*What you have to do*
A single number is required: how many lines in the records below contain "Google".

*Record set*
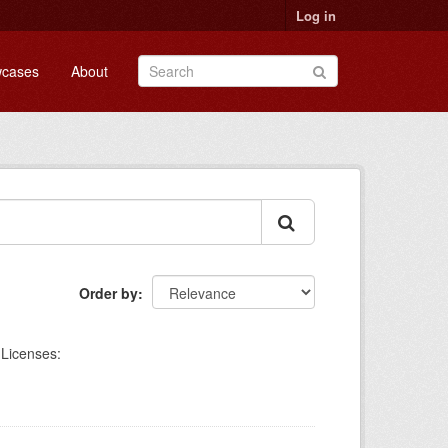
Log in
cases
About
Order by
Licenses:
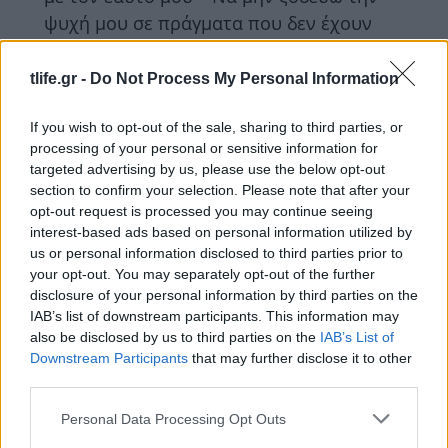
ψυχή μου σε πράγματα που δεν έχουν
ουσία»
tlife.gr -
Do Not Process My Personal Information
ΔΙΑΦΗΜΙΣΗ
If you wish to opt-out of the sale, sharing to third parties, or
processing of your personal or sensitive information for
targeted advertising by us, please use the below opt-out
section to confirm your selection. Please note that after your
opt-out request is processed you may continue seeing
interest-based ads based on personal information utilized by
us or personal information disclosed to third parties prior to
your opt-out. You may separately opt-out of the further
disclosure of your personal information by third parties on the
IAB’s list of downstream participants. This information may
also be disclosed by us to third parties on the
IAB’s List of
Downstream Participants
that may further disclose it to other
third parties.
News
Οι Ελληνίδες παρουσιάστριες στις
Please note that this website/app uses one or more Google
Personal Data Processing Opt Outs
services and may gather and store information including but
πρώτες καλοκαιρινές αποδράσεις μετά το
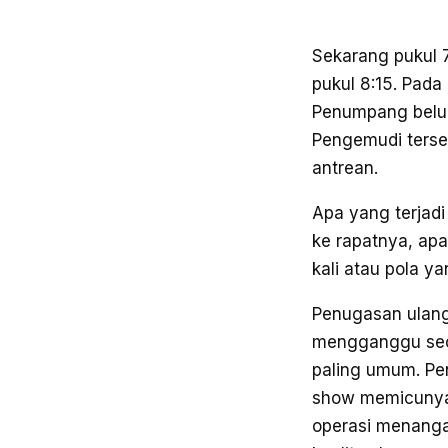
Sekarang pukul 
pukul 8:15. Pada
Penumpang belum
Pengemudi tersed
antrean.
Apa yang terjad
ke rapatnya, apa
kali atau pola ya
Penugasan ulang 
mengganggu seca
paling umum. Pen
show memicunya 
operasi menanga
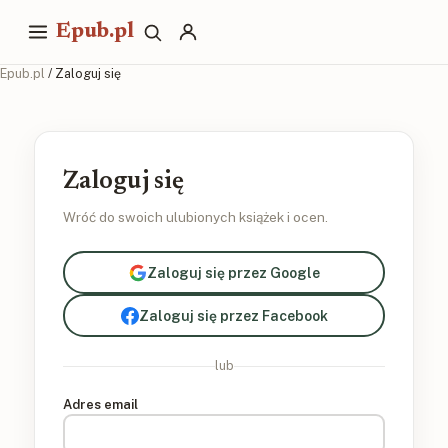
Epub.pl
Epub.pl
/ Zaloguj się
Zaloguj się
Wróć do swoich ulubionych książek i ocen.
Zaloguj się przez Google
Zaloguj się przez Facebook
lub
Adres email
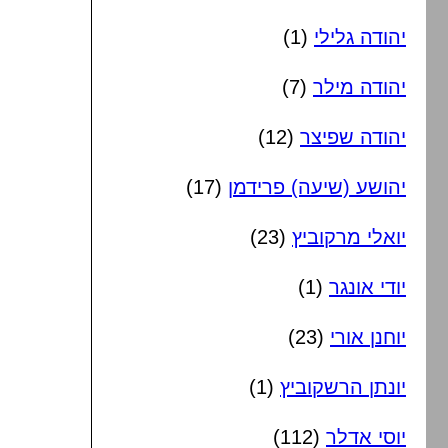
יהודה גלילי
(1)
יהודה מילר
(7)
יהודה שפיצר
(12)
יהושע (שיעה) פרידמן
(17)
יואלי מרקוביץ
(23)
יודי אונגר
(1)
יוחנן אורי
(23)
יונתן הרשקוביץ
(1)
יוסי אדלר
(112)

*Response to this task*
2